Sunday, January 13, 2019

Greek Lemon Chicken (Pressure Pot method)

6 boneless skinless chicken breasts, frozen
1 teaspoon oregano
1/2 teaspoon seasoning salt
1/4 teaspoon pepper
Lemon rind, grated from 1 lemon
1 cup chicken broth
3 tablespoons lemon juice
2-3 cloves garlic, minced

Season both sides of the chicken breasts with the seasonings and place them in the bottom of the pressure pot.  Add lemon rind, chicken broth, lemon juice and minced garlic to the pot.

Put the lid on the pot and move the valve to sealing.  Press "Manual Pressure" and set the timer to 12 minutes.  The pot will take about 10 minutes to come to pressure and then will start counting down from 12.  When the cook time is up, let the pressure release naturally for 5-10 minutes before releasing the remaining pressure.  Check to ensure that the internal temperature of the chicken is at least 165 degrees Fahrenheit.

Shred the chicken.

Now this is the fun part!  You can serve the chicken in a variety of ways.

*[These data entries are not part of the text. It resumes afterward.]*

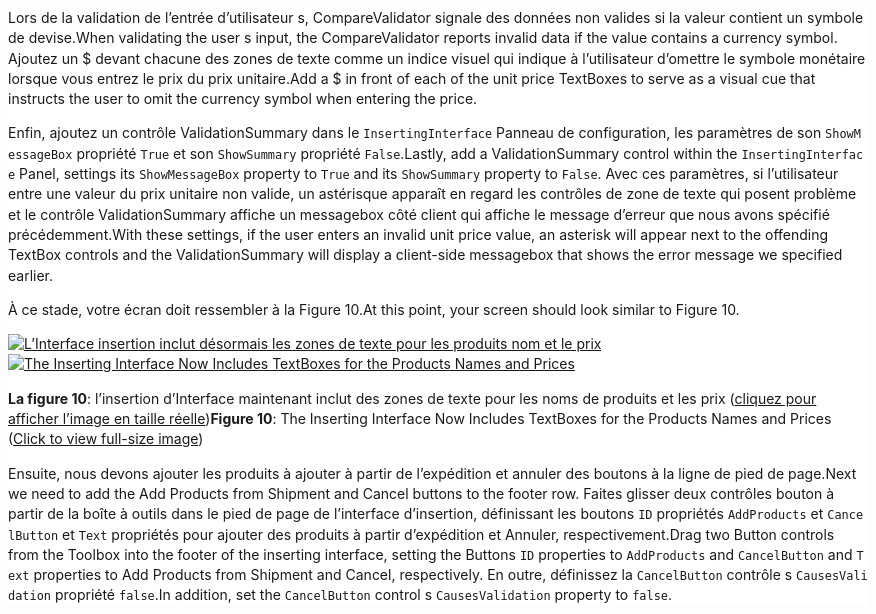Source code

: 
<span data-ttu-id="c585e-217">Lors de la validation de l’entrée d’utilisateur s, CompareValidator signale des données non valides si la valeur contient un symbole de devise.</span><span class="sxs-lookup"><span data-stu-id="c585e-217">When validating the user s input, the CompareValidator reports invalid data if the value contains a currency symbol.</span></span> <span data-ttu-id="c585e-218">Ajoutez un $ devant chacune des zones de texte comme un indice visuel qui indique à l’utilisateur d’omettre le symbole monétaire lorsque vous entrez le prix du prix unitaire.</span><span class="sxs-lookup"><span data-stu-id="c585e-218">Add a $ in front of each of the unit price TextBoxes to serve as a visual cue that instructs the user to omit the currency symbol when entering the price.</span></span>

<span data-ttu-id="c585e-219">Enfin, ajoutez un contrôle ValidationSummary dans le `InsertingInterface` Panneau de configuration, les paramètres de son `ShowMessageBox` propriété `True` et son `ShowSummary` propriété `False`.</span><span class="sxs-lookup"><span data-stu-id="c585e-219">Lastly, add a ValidationSummary control within the `InsertingInterface` Panel, settings its `ShowMessageBox` property to `True` and its `ShowSummary` property to `False`.</span></span> <span data-ttu-id="c585e-220">Avec ces paramètres, si l’utilisateur entre une valeur du prix unitaire non valide, un astérisque apparaît en regard les contrôles de zone de texte qui posent problème et le contrôle ValidationSummary affiche un messagebox côté client qui affiche le message d’erreur que nous avons spécifié précédemment.</span><span class="sxs-lookup"><span data-stu-id="c585e-220">With these settings, if the user enters an invalid unit price value, an asterisk will appear next to the offending TextBox controls and the ValidationSummary will display a client-side messagebox that shows the error message we specified earlier.</span></span>

<span data-ttu-id="c585e-221">À ce stade, votre écran doit ressembler à la Figure 10.</span><span class="sxs-lookup"><span data-stu-id="c585e-221">At this point, your screen should look similar to Figure 10.</span></span>


<span data-ttu-id="c585e-222">[![L’Interface insertion inclut désormais les zones de texte pour les produits nom et le prix](batch-inserting-vb/_static/image29.png)](batch-inserting-vb/_static/image28.png)</span><span class="sxs-lookup"><span data-stu-id="c585e-222">[![The Inserting Interface Now Includes TextBoxes for the Products Names and Prices](batch-inserting-vb/_static/image29.png)](batch-inserting-vb/_static/image28.png)</span></span>

<span data-ttu-id="c585e-223">**La figure 10**: l’insertion d’Interface maintenant inclut des zones de texte pour les noms de produits et les prix ([cliquez pour afficher l’image en taille réelle](batch-inserting-vb/_static/image30.png))</span><span class="sxs-lookup"><span data-stu-id="c585e-223">**Figure 10**: The Inserting Interface Now Includes TextBoxes for the Products Names and Prices ([Click to view full-size image](batch-inserting-vb/_static/image30.png))</span></span>


<span data-ttu-id="c585e-224">Ensuite, nous devons ajouter les produits à ajouter à partir de l’expédition et annuler des boutons à la ligne de pied de page.</span><span class="sxs-lookup"><span data-stu-id="c585e-224">Next we need to add the Add Products from Shipment and Cancel buttons to the footer row.</span></span> <span data-ttu-id="c585e-225">Faites glisser deux contrôles bouton à partir de la boîte à outils dans le pied de page de l’interface d’insertion, définissant les boutons `ID` propriétés `AddProducts` et `CancelButton` et `Text` propriétés pour ajouter des produits à partir d’expédition et Annuler, respectivement.</span><span class="sxs-lookup"><span data-stu-id="c585e-225">Drag two Button controls from the Toolbox into the footer of the inserting interface, setting the Buttons `ID` properties to `AddProducts` and `CancelButton` and `Text` properties to Add Products from Shipment and Cancel, respectively.</span></span> <span data-ttu-id="c585e-226">En outre, définissez la `CancelButton` contrôle s `CausesValidation` propriété `false`.</span><span class="sxs-lookup"><span data-stu-id="c585e-226">In addition, set the `CancelButton` control s `CausesValidation` property to `false`.</span></span>
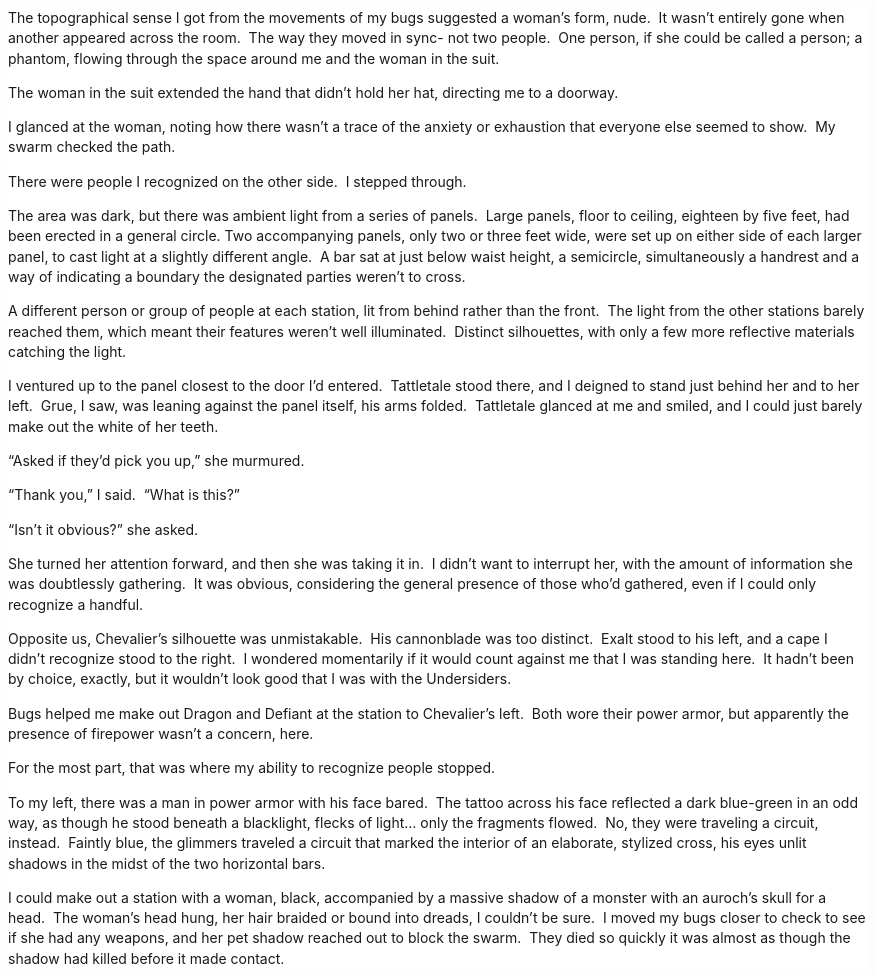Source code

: The topographical sense I got from the movements of my bugs suggested a woman’s form, nude.  It wasn’t entirely gone when another appeared across the room.  The way they moved in sync- not two people.  One person, if she could be called a person; a phantom, flowing through the space around me and the woman in the suit.

The woman in the suit extended the hand that didn’t hold her hat, directing me to a doorway.

I glanced at the woman, noting how there wasn’t a trace of the anxiety or exhaustion that everyone else seemed to show.  My swarm checked the path.

There were people I recognized on the other side.  I stepped through.

The area was dark, but there was ambient light from a series of panels.  Large panels, floor to ceiling, eighteen by five feet, had been erected in a general circle. Two accompanying panels, only two or three feet wide, were set up on either side of each larger panel, to cast light at a slightly different angle.  A bar sat at just below waist height, a semicircle, simultaneously a handrest and a way of indicating a boundary the designated parties weren’t to cross.

A different person or group of people at each station, lit from behind rather than the front.  The light from the other stations barely reached them, which meant their features weren’t well illuminated.  Distinct silhouettes, with only a few more reflective materials catching the light.

I ventured up to the panel closest to the door I’d entered.  Tattletale stood there, and I deigned to stand just behind her and to her left.  Grue, I saw, was leaning against the panel itself, his arms folded.  Tattletale glanced at me and smiled, and I could just barely make out the white of her teeth.

“Asked if they’d pick you up,” she murmured.

“Thank you,” I said.  “What is this?”

“Isn’t it obvious?” she asked.

She turned her attention forward, and then she was taking it in.  I didn’t want to interrupt her, with the amount of information she was doubtlessly gathering.  It was obvious, considering the general presence of those who’d gathered, even if I could only recognize a handful.

Opposite us, Chevalier’s silhouette was unmistakable.  His cannonblade was too distinct.  Exalt stood to his left, and a cape I didn’t recognize stood to the right.  I wondered momentarily if it would count against me that I was standing here.  It hadn’t been by choice, exactly, but it wouldn’t look good that I was with the Undersiders.

Bugs helped me make out Dragon and Defiant at the station to Chevalier’s left.  Both wore their power armor, but apparently the presence of firepower wasn’t a concern, here.

For the most part, that was where my ability to recognize people stopped.

To my left, there was a man in power armor with his face bared.  The tattoo across his face reflected a dark blue-green in an odd way, as though he stood beneath a blacklight, flecks of light… only the fragments flowed.  No, they were traveling a circuit, instead.  Faintly blue, the glimmers traveled a circuit that marked the interior of an elaborate, stylized cross, his eyes unlit shadows in the midst of the two horizontal bars.

I could make out a station with a woman, black, accompanied by a massive shadow of a monster with an auroch’s skull for a head.  The woman’s head hung, her hair braided or bound into dreads, I couldn’t be sure.  I moved my bugs closer to check to see if she had any weapons, and her pet shadow reached out to block the swarm.  They died so quickly it was almost as though the shadow had killed before it made contact.
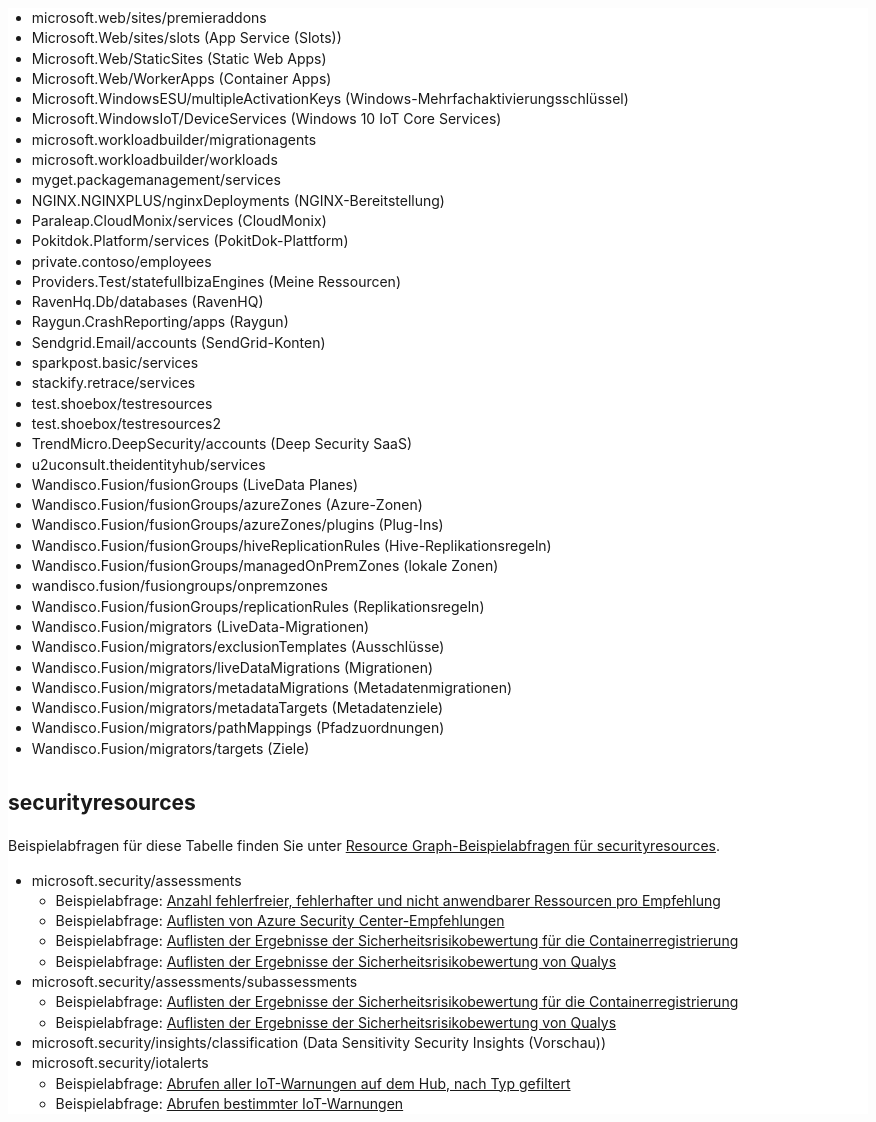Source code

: - microsoft.web/sites/premieraddons
- Microsoft.Web/sites/slots (App Service (Slots))
- Microsoft.Web/StaticSites (Static Web Apps)
- Microsoft.Web/WorkerApps (Container Apps)
- Microsoft.WindowsESU/multipleActivationKeys (Windows-Mehrfachaktivierungsschlüssel)
- Microsoft.WindowsIoT/DeviceServices (Windows 10 IoT Core Services)
- microsoft.workloadbuilder/migrationagents
- microsoft.workloadbuilder/workloads
- myget.packagemanagement/services
- NGINX.NGINXPLUS/nginxDeployments (NGINX-Bereitstellung)
- Paraleap.CloudMonix/services (CloudMonix)
- Pokitdok.Platform/services (PokitDok-Plattform)
- private.contoso/employees
- Providers.Test/statefulIbizaEngines (Meine Ressourcen)
- RavenHq.Db/databases (RavenHQ)
- Raygun.CrashReporting/apps (Raygun)
- Sendgrid.Email/accounts (SendGrid-Konten)
- sparkpost.basic/services
- stackify.retrace/services
- test.shoebox/testresources
- test.shoebox/testresources2
- TrendMicro.DeepSecurity/accounts (Deep Security SaaS)
- u2uconsult.theidentityhub/services
- Wandisco.Fusion/fusionGroups (LiveData Planes)
- Wandisco.Fusion/fusionGroups/azureZones (Azure-Zonen)
- Wandisco.Fusion/fusionGroups/azureZones/plugins (Plug-Ins)
- Wandisco.Fusion/fusionGroups/hiveReplicationRules (Hive-Replikationsregeln)
- Wandisco.Fusion/fusionGroups/managedOnPremZones (lokale Zonen)
- wandisco.fusion/fusiongroups/onpremzones
- Wandisco.Fusion/fusionGroups/replicationRules (Replikationsregeln)
- Wandisco.Fusion/migrators (LiveData-Migrationen)
- Wandisco.Fusion/migrators/exclusionTemplates (Ausschlüsse)
- Wandisco.Fusion/migrators/liveDataMigrations (Migrationen)
- Wandisco.Fusion/migrators/metadataMigrations (Metadatenmigrationen)
- Wandisco.Fusion/migrators/metadataTargets (Metadatenziele)
- Wandisco.Fusion/migrators/pathMappings (Pfadzuordnungen)
- Wandisco.Fusion/migrators/targets (Ziele)

## <a name="securityresources"></a>securityresources

Beispielabfragen für diese Tabelle finden Sie unter [Resource Graph-Beispielabfragen für securityresources](../samples/samples-by-table.md#securityresources).

- microsoft.security/assessments
  - Beispielabfrage: [Anzahl fehlerfreier, fehlerhafter und nicht anwendbarer Ressourcen pro Empfehlung](../samples/samples-by-category.md#count-healthy-unhealthy-and-not-applicable-resources-per-recommendation)
  - Beispielabfrage: [Auflisten von Azure Security Center-Empfehlungen](../samples/samples-by-category.md#list-azure-security-center-recommendations)
  - Beispielabfrage: [Auflisten der Ergebnisse der Sicherheitsrisikobewertung für die Containerregistrierung](../samples/samples-by-category.md#list-container-registry-vulnerability-assessment-results)
  - Beispielabfrage: [Auflisten der Ergebnisse der Sicherheitsrisikobewertung von Qualys](../samples/samples-by-category.md#list-qualys-vulnerability-assessment-results)
- microsoft.security/assessments/subassessments
  - Beispielabfrage: [Auflisten der Ergebnisse der Sicherheitsrisikobewertung für die Containerregistrierung](../samples/samples-by-category.md#list-container-registry-vulnerability-assessment-results)
  - Beispielabfrage: [Auflisten der Ergebnisse der Sicherheitsrisikobewertung von Qualys](../samples/samples-by-category.md#list-qualys-vulnerability-assessment-results)
- microsoft.security/insights/classification (Data Sensitivity Security Insights (Vorschau))
- microsoft.security/iotalerts
  - Beispielabfrage: [Abrufen aller IoT-Warnungen auf dem Hub, nach Typ gefiltert](../samples/samples-by-category.md#get-all-iot-alerts-on-hub-filtered-by-type)
  - Beispielabfrage: [Abrufen bestimmter IoT-Warnungen](../samples/samples-by-category.md#get-specific-iot-alert)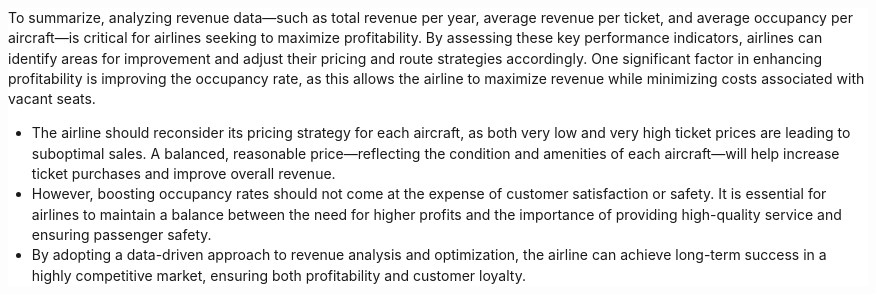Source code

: To summarize, analyzing revenue data—such as total revenue per year, average revenue per ticket, and average occupancy per aircraft—is critical for airlines seeking to maximize profitability. By assessing these key performance indicators, airlines can identify areas for improvement and adjust their pricing and route strategies accordingly. One significant factor in enhancing profitability is improving the occupancy rate, as this allows the airline to maximize revenue while minimizing costs associated with vacant seats.

- The airline should reconsider its pricing strategy for each aircraft, as both very low and very high ticket prices are leading to suboptimal sales. A balanced, reasonable price—reflecting the condition and amenities of each aircraft—will help increase ticket purchases and improve overall revenue.
- However, boosting occupancy rates should not come at the expense of customer satisfaction or safety. It is essential for airlines to maintain a balance between the need for higher profits and the importance of providing high-quality service and ensuring passenger safety.
- By adopting a data-driven approach to revenue analysis and optimization, the airline can achieve long-term success in a highly competitive market, ensuring both profitability and customer loyalty.

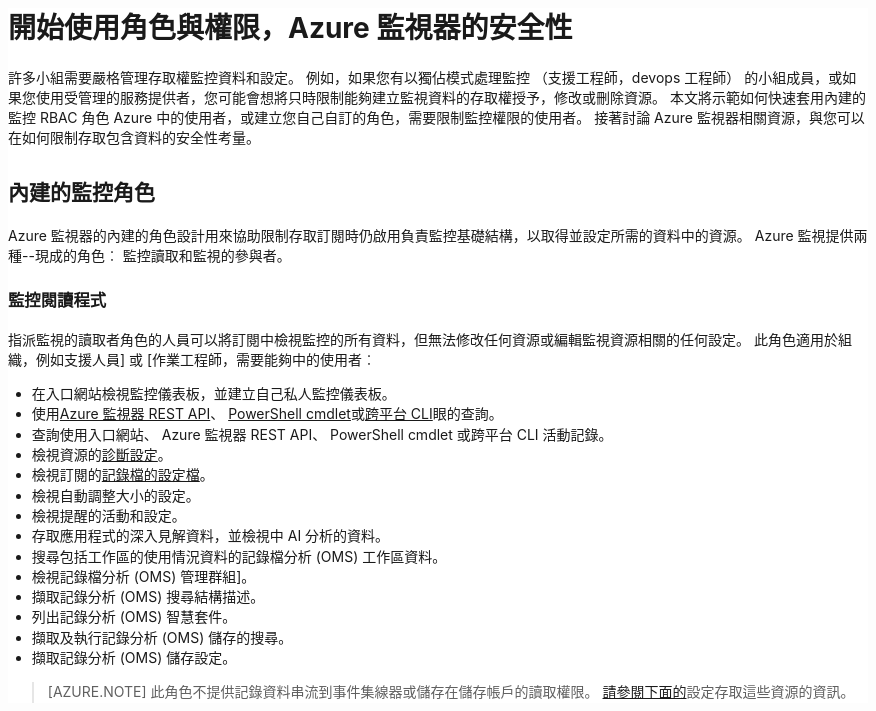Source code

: <properties
    pageTitle="開始使用角色與權限，Azure 監視器的安全性 |Microsoft Azure"
    description="瞭解如何使用 Azure 監視器的內建的角色和權限限制存取監視資源。"
    authors="johnkemnetz"
    manager="rboucher"
    editor=""
    services="monitoring-and-diagnostics"
    documentationCenter="monitoring-and-diagnostics"/>

<tags
    ms.service="monitoring-and-diagnostics"
    ms.workload="na"
    ms.tgt_pltfrm="na"
    ms.devlang="na"
    ms.topic="article"
    ms.date="09/26/2016"
    ms.author="johnkem"/>

# <a name="get-started-with-roles-permissions-and-security-with-azure-monitor"></a>開始使用角色與權限，Azure 監視器的安全性

許多小組需要嚴格管理存取權監控資料和設定。 例如，如果您有以獨佔模式處理監控 （支援工程師，devops 工程師） 的小組成員，或如果您使用受管理的服務提供者，您可能會想將只時限制能夠建立監視資料的存取權授予，修改或刪除資源。 本文將示範如何快速套用內建的監控 RBAC 角色 Azure 中的使用者，或建立您自己自訂的角色，需要限制監控權限的使用者。 接著討論 Azure 監視器相關資源，與您可以在如何限制存取包含資料的安全性考量。

## <a name="built-in-monitoring-roles"></a>內建的監控角色

Azure 監視器的內建的角色設計用來協助限制存取訂閱時仍啟用負責監控基礎結構，以取得並設定所需的資料中的資源。 Azure 監視提供兩種--現成的角色︰ 監控讀取和監視的參與者。

### <a name="monitoring-reader"></a>監控閱讀程式

指派監視的讀取者角色的人員可以將訂閱中檢視監控的所有資料，但無法修改任何資源或編輯監視資源相關的任何設定。 此角色適用於組織，例如支援人員] 或 [作業工程師，需要能夠中的使用者︰

- 在入口網站檢視監控儀表板，並建立自己私人監控儀表板。
- 使用[Azure 監視器 REST API](https://msdn.microsoft.com/library/azure/dn931930.aspx)、 [PowerShell cmdlet](insights-powershell-samples.md)或[跨平台 CLI](insights-cli-samples.md)眼的查詢。
- 查詢使用入口網站、 Azure 監視器 REST API、 PowerShell cmdlet 或跨平台 CLI 活動記錄。
- 檢視資源的[診斷設定](monitoring-overview-of-diagnostic-logs.md#diagnostic-settings)。
- 檢視訂閱的[記錄檔的設定檔](monitoring-overview-activity-logs.md#export-the-activity-log-with-log-profiles)。
- 檢視自動調整大小的設定。
- 檢視提醒的活動和設定。
- 存取應用程式的深入見解資料，並檢視中 AI 分析的資料。
- 搜尋包括工作區的使用情況資料的記錄檔分析 (OMS) 工作區資料。
- 檢視記錄檔分析 (OMS) 管理群組]。
- 擷取記錄分析 (OMS) 搜尋結構描述。
- 列出記錄分析 (OMS) 智慧套件。
- 擷取及執行記錄分析 (OMS) 儲存的搜尋。
- 擷取記錄分析 (OMS) 儲存設定。

> [AZURE.NOTE] 此角色不提供記錄資料串流到事件集線器或儲存在儲存帳戶的讀取權限。 [請參閱下面的](#security-considerations-for-monitoring-data)設定存取這些資源的資訊。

Pita Sandwiches -- fill a pita bread with lemon chicken, fresh spinach or romaine lettuce, feta cheese, halved cherry tomatoes, yogurt cucumber sauce (also known as tzatziki sauce), hummus, chopped red onions, diced cucumbers and sliced olives.

Greek Salad -- Layer fresh spinach or romaine lettuce, broken pita chips, lemon chicken and whatever other toppings you'd like (see sandwich topping ideas above) to create a delicious Greek salad.